[Opening SOURCE EXTRACT section]
On 19 September 2017, PT KAI Commuter Jabodetabek changed its name into PT Kereta Commuter Indonesia (lit. 'Indonesia Commuter Railways'), three days after the operator's 9th anniversary. The name change reflects the wider mandate as a commuter rail operator across the country. KCI then rebranded as KAI Commuter on 28 September 2020 along with the logo change of KAI.

From 2020 onwards, KAI Commuter began expanding its operations nationwide. Starting October 2020, the operations of both the Prambanan Express commuter rail and Lokal Merak train previously managed by KAI were transferred to KAI Commuter after obtain operation permit from Ministry of Transportation on 3 June 2020. Prambanan Express is a commuter rail serving Yogyakarta and (formerly) Surakarta greater areas, which includes cities and regencies in Special Region of Yogyakarta and Central Java, while Lokal Merak is an economy-class local train operating from Rangkasbitung Station (a terminus of KRL Commuterline Green Line) to Merak Station (the westernmost station in Java which has connection to the Port of Merak) and vice versa. Prambanan Express is currently no longer serving Surakarta greater area as the electric KAI Commuter Yogyakarta Line became operational in February 2021 on the segment between Surakarta and Yogyakarta. Starting 1 April 2022, KAI Commuter took over the Greater Bandung commuter trains, which consisted of two lines. In 2024, the entire Surabaya commuter rail network began to be operated by KAI Commuter as its eastern division.
[Closing SOURCE EXTRACT section]
[Opening INFORMATION GIVEN section]
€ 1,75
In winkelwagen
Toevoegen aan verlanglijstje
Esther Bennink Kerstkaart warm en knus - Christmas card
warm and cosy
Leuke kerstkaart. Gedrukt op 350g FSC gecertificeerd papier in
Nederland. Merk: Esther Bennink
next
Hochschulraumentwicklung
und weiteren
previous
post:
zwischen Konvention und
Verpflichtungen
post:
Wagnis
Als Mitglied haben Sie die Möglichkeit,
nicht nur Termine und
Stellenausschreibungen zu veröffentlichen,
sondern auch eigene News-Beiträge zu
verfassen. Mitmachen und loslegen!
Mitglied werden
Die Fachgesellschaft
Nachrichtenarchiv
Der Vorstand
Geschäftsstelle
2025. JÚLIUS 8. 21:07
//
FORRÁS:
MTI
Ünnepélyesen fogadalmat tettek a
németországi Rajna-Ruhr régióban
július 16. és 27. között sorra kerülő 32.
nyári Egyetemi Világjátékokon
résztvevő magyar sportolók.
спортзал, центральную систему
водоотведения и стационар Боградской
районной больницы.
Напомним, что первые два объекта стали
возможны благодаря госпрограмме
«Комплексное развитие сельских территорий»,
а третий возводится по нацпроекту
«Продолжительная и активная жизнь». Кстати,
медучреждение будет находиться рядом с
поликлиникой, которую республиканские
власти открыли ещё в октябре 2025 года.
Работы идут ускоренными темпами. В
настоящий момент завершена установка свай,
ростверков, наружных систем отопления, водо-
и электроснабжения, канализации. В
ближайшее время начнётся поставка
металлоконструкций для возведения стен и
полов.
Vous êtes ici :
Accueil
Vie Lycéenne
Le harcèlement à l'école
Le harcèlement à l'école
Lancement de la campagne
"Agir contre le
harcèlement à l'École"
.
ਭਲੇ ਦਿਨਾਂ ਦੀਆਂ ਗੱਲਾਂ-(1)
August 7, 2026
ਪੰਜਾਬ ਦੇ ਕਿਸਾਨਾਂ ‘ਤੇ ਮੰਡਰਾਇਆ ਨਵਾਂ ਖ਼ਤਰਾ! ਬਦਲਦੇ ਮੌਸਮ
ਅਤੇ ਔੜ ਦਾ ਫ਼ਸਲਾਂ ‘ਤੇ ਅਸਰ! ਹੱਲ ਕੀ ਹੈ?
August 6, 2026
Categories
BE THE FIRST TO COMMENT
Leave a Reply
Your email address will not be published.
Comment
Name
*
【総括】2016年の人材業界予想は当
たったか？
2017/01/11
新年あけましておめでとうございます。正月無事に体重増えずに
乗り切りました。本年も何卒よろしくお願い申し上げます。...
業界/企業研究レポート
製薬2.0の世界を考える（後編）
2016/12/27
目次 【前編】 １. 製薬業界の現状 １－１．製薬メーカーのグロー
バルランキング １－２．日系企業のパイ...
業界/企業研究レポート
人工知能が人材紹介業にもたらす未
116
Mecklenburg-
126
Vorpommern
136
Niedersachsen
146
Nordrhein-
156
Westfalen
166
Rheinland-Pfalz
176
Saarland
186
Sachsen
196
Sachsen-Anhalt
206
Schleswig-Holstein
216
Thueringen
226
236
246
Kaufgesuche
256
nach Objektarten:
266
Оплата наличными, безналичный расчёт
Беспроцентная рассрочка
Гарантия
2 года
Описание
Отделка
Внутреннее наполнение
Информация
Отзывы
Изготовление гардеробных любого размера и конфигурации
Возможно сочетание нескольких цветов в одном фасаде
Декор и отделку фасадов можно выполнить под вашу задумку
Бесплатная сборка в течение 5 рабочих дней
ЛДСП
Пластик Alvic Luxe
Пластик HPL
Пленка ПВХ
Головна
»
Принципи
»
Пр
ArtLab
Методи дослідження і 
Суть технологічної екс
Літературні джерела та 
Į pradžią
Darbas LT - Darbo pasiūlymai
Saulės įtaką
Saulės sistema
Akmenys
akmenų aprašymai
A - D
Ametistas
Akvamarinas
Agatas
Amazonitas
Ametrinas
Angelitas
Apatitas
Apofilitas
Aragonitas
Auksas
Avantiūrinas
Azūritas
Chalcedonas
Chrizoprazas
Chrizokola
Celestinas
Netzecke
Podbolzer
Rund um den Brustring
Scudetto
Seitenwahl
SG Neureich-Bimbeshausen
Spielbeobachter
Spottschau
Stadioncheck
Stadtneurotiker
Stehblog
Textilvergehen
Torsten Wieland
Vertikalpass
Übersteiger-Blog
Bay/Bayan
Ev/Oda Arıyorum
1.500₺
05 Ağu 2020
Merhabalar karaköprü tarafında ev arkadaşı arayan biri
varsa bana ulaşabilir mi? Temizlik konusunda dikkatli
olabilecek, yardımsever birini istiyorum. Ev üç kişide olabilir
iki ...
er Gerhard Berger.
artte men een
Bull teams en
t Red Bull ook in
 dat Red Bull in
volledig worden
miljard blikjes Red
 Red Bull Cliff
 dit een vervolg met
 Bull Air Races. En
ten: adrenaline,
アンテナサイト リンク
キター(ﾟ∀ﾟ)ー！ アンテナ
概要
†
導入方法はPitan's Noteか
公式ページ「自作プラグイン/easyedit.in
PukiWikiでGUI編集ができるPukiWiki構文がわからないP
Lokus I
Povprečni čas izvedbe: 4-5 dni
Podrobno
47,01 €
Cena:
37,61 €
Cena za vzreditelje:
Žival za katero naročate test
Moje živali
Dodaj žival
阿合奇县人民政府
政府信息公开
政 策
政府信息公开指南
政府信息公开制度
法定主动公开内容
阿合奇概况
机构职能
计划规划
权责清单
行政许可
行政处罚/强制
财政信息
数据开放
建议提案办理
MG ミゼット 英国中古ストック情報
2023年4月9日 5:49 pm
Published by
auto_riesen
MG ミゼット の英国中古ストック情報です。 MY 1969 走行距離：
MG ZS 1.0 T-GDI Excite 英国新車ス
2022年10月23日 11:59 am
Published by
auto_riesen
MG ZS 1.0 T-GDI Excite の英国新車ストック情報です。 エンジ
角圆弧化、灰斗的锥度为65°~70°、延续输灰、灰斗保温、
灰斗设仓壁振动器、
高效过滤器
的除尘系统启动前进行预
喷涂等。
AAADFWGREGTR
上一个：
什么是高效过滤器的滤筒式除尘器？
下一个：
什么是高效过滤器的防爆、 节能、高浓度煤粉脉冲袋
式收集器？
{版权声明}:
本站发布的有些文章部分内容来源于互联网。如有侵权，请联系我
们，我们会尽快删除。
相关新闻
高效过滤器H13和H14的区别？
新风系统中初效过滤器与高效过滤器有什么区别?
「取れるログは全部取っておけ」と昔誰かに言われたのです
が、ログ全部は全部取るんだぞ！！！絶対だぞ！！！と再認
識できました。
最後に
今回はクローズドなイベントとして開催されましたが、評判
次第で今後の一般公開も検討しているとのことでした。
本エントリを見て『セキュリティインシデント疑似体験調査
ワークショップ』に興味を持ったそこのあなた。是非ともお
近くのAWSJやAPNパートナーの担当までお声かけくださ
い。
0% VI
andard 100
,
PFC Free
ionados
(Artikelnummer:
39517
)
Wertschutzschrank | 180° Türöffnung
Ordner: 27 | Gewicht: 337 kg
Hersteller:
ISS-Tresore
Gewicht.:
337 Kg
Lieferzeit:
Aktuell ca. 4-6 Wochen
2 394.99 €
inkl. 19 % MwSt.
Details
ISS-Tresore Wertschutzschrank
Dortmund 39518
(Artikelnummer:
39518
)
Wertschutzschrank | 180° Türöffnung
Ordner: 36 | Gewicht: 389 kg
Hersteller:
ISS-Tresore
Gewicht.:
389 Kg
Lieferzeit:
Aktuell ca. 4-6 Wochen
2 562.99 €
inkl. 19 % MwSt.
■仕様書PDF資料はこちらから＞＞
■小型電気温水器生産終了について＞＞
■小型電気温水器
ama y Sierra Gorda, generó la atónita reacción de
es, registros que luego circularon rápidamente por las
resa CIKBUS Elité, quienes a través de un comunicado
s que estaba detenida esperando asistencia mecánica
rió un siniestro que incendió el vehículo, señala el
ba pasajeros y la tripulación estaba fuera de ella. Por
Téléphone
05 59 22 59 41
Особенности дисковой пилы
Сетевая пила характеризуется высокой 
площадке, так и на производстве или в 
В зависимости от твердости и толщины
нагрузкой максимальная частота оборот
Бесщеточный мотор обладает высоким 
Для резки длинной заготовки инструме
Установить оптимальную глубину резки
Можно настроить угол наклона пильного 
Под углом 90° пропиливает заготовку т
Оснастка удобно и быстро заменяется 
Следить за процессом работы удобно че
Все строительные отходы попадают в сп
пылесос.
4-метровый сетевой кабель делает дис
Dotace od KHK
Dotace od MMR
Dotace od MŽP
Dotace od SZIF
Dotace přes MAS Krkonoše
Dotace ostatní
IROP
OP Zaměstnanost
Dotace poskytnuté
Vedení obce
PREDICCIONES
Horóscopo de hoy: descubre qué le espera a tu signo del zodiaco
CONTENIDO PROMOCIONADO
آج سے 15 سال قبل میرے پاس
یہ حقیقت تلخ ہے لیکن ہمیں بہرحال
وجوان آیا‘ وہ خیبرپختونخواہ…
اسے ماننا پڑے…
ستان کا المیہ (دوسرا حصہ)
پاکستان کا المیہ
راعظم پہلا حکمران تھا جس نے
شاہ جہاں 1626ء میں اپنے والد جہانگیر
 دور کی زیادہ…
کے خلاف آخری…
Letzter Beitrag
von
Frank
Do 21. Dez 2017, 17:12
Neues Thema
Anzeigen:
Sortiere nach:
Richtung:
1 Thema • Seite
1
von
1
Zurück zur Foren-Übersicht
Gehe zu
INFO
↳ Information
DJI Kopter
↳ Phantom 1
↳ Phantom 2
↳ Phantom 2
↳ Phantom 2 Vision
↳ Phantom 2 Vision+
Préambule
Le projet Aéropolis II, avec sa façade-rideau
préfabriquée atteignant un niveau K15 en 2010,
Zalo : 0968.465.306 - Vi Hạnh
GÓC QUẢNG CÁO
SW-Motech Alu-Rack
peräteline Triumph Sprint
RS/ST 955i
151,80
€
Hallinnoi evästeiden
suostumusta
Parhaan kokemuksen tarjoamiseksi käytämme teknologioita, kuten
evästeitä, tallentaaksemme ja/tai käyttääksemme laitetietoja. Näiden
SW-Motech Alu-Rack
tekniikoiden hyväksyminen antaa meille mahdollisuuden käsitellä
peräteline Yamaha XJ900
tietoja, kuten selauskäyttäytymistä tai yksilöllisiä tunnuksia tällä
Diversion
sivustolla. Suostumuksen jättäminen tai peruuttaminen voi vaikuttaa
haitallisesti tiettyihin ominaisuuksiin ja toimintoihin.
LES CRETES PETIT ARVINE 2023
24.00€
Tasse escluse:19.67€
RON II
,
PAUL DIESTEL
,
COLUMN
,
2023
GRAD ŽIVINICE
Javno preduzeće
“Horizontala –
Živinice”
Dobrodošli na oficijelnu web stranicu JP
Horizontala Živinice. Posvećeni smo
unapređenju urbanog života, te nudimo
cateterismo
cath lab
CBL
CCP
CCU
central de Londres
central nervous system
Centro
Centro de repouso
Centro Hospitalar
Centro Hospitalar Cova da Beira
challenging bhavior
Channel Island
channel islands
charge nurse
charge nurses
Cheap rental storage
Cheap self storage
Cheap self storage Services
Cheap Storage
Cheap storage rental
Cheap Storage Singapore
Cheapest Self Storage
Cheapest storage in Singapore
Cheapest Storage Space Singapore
[Closing INFORMATION GIVEN section]
**REQUIREMENT 1:**
Copy from the KAI Commuter passage word for word, starting at "On 19 September" and ending at "change of KAI.".
**REQUIREMENT 2:**
Say whether each statement agrees with the KAI Commuter passage, and quote the words of the passage that decide it. (a) KCI rebranded as KAI Commuter on 28 September 2020. (b) Prambanan Express still serves the Surakarta greater area. (c) The Greater Bandung commuter trains that KAI Commuter took over consisted of three lines.

**TASK OUTPUT 1:**
On 19 September 2017, PT KAI Commuter Jabodetabek changed its name into PT Kereta Commuter Indonesia (lit. 'Indonesia Commuter Railways'), three days after the operator's 9th anniversary. The name change reflects the wider mandate as a commuter rail operator across the country. KCI then rebranded as KAI Commuter on 28 September 2020 along with the logo change of KAI.

**TASK OUTPUT 2:**
(a) Yes: "KCI then rebranded as KAI Commuter on 28 September 2020 along with the logo change of KAI."
(b) No: "Prambanan Express is currently no longer serving Surakarta greater area"
(c) No: "Starting 1 April 2022, KAI Commuter took over the Greater Bandung commuter trains, which consisted of two lines."